We use a bundler like esbuild or Rollup to take our beautifully modular TypeScript code and smash it into a single, browser-ready .js file for each script. This lets us use npm packages and proper imports during development.

# Example esbuild command for a background script
esbuild src/background.ts --bundle --outfile=dist/background.js --platform=node

Wait, --platform=node? Yes, because Chrome extension APIs look like Node.js modules to a bundler. It’s weird, but it works.

Taming the Chrome API with TypeScript

Here’s where TypeScript pays for itself immediately. The Chrome API is a massive, loosely-typed beast. Trying to remember if tabs.query takes active or currentWindow first is a recipe for runtime errors. So we install the type definitions:

npm install -D @types/chrome

Now, magic happens. You get full autocomplete and type checking.

// This is now beautifully type-checked
chrome.tabs.query({ active: true, currentWindow: true }, (tabs) => {
  // `tabs` is now correctly typed as an array of Tab objects
  const tab = tabs[0];
  if (!tab?.id) {
    throw new Error("No active tab found. Where even are we?");
  }
  chrome.tabs.sendMessage(tab.id, { action: "greet" });
});

The type definitions even know which functions are available in which parts of the extension (e.g., chrome.devtools only exists in a devtools panel). This catches a huge class of “why isn’t this working” errors at compile time.

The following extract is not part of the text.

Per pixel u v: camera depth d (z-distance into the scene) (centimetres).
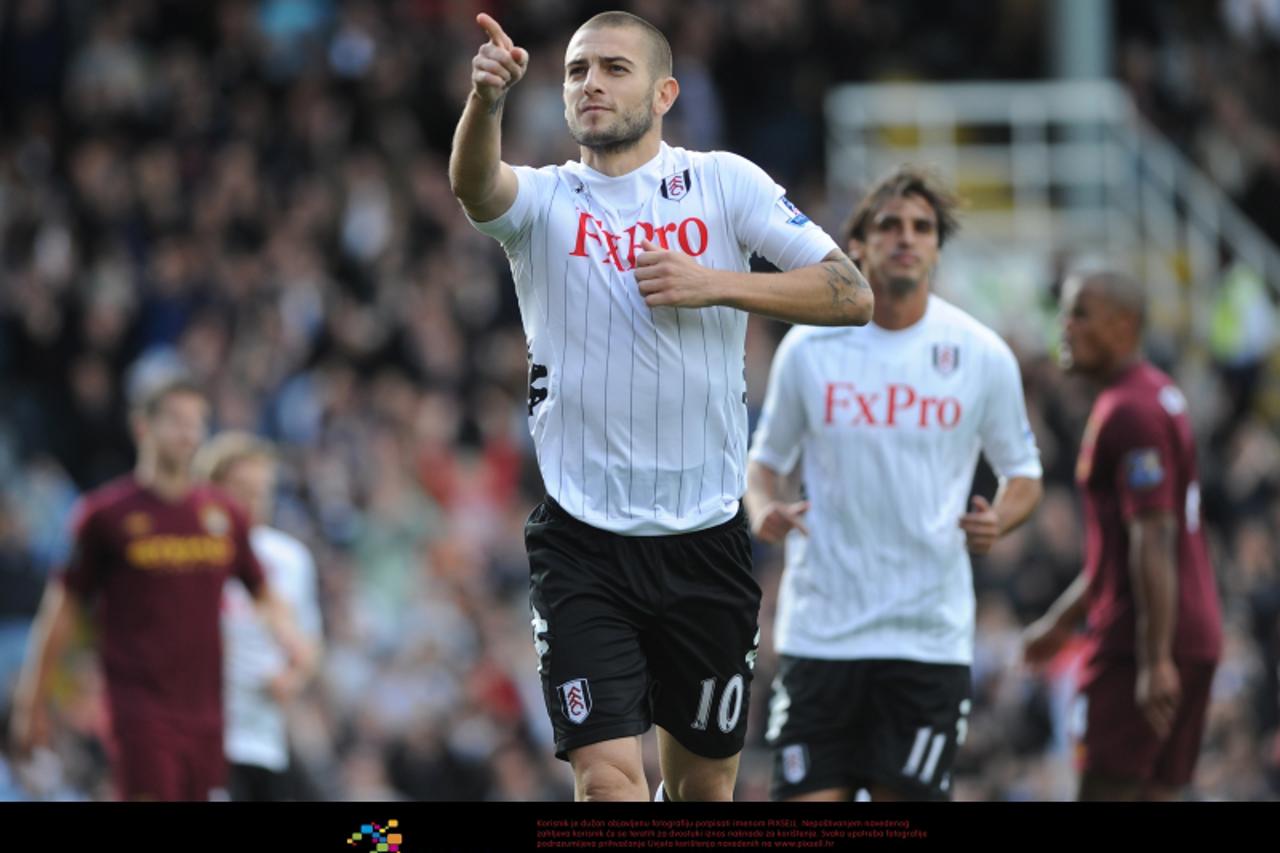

The Content Script Conundrum

Content scripts are the hardest part. They run in the isolated world of the page, meaning they get their own JavaScript environment. You can’t just access variables from the page’s script. This isolation is a security feature, but it’s a development headache.

You have two main problems: 1) communicating with your background script, and 2) interacting with the actual DOM of the page.

For communication, you use chrome.runtime.sendMessage. TypeScript makes this much safer. Let’s define a type for our messages.

// types.ts - A shared file for your entire extension
export type ExtensionMessage =
  | { action: "getUserData" }
  | { action: "updateContent"; payload: { newText: string } };

export type ExtensionResponse =
  | { success: true; data: any }
  | { success: false; error: string };

Now, in your content script and background script, you can import these types and create a type-safe messenger.

// content-script.ts
import { ExtensionMessage, ExtensionResponse } from "./types";

function sendSafeMessage(message: ExtensionMessage): Promise<ExtensionResponse> {
  return new Promise((resolve) => {
    chrome.runtime.sendMessage(message, (response: ExtensionResponse) => {
      // Chrome APIs are callback-based. Wrapping in a Promise is your first duty.
      resolve(response);
    });
  });
}

// Use it
const response = await sendSafeMessage({ action: "getUserData" });
if (response.success) {
  // Do something with response.data, with full type safety
}

The Pitfalls: It’s Still The Wild West

Never forget: your content script is injected into any page that matches your matches pattern in manifest.json. This includes pages that are still loading, pages built with ancient JavaScript frameworks, and pages that are actively hostile to extensions. Your code must be defensive and assume the DOM might be in any state.

// Bad: Assumes the element exists and is an input.
document.querySelector("#email").value = "new@value.com";

// Good: Defensive programming, saved by TypeScript type guards.
const emailInput = document.querySelector("#email");
if (emailInput instanceof HTMLInputElement) {
  emailInput.value = "new@value.com";
} else {
  // Handle the case where it's not found or is the wrong type.
  // Maybe it's a <div> with `contenteditable`? Who knows. Not you.
}

The other major pitfall is the transient nature of background service workers in Manifest V3. They can be shut down by the browser at any time. This means you cannot store state in global variables. You must use chrome.storage (preferably chrome.storage.session for temporary data) for anything that needs to persist. TypeScript can help here too by giving you strongly typed storage wrappers.

The payoff for all this configuration pain is immense. You catch errors before they’re baked into your extension. You get autocomplete that actually understands the bizarre Chrome API. You can refactor with confidence. It turns the chaotic process of extension development into something that feels, well, engineered. And that’s a joke worth laughing at.